Cruz did what Del Rio said, thinking, Now what? There was roofing on the floor of the kiln room, rainwater was maybe dripping down. If that was discovered…They were walled in, couldn’t even attempt a break for it.

Whatever getting caught red-handed meant, this was it. Literally. He had a dead mobster’s blood on his palms. He knew what to say when they got dragged out of the van and shoved facedown on the concrete floor.

You got us. We give up.

Scotty said quietly, “Hear that?”

Cruz heard men talking over the roar of the generator. Their voices were getting louder as they came through the office door and into the warehouse proper.

Cruz hoped that they weren’t going to check the ovens, that they wouldn’t look at the van.
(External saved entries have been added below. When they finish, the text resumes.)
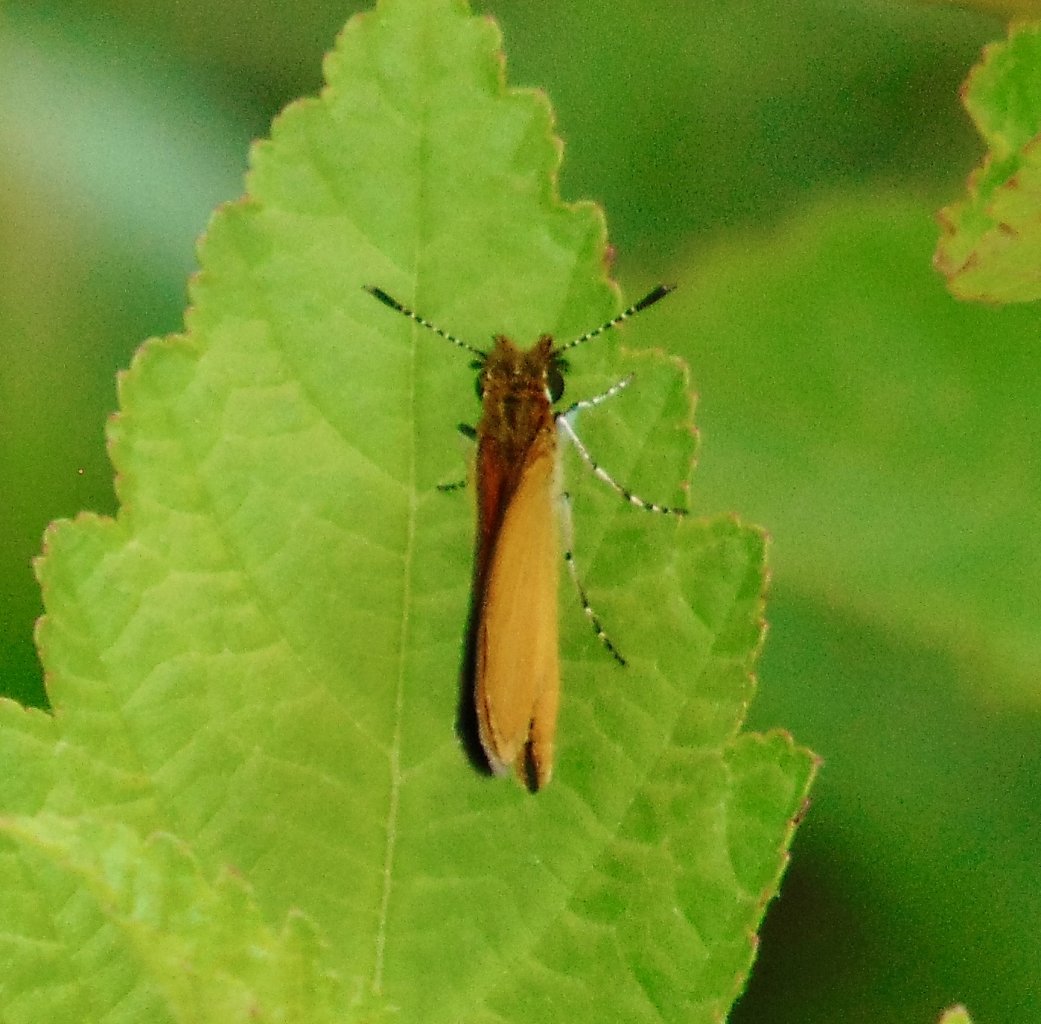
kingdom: Animalia
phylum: Arthropoda
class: Insecta
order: Lepidoptera
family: Hesperiidae
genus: Ancyloxypha
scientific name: Ancyloxypha numitor
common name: Least Skipper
But the voices were getting closer.

“You see it? Because I sure don’t,” said one of the men. “Where’s the goddamned van?”

“It’s here. Stop worrying, Victor. It’s hidden in the back here. Right there. Behind the frickin’ racks.”

It was about the van after all. Whoever was leasing the space, storing the van, he was looking to make sure his millions were still safe. These weren’t cops. They were hoods.

Cruz got his piece out of his waistband. Del Rio was doing the same.

The first voice was saying, “Okay, okay. Just be glad, Sammy. I want to move this thing in the morning.”

“You say so.”

“I say so. Sammy, you and Mark…”

The men’s voices faded as they turned and headed back toward the office.

Cruz thought about that one guy saying Sammy. It clicked. Sammy, with the goatee and the piercings-a guy he’d known for years as an almost-dead druggy-was moving up. This was the same Sammy who had taken twenty bucks in exchange for sending a text message and said it was common knowledge that the drug van was inside a warehouse.

Common knowledge?

It was inside knowledge. He had fucking known.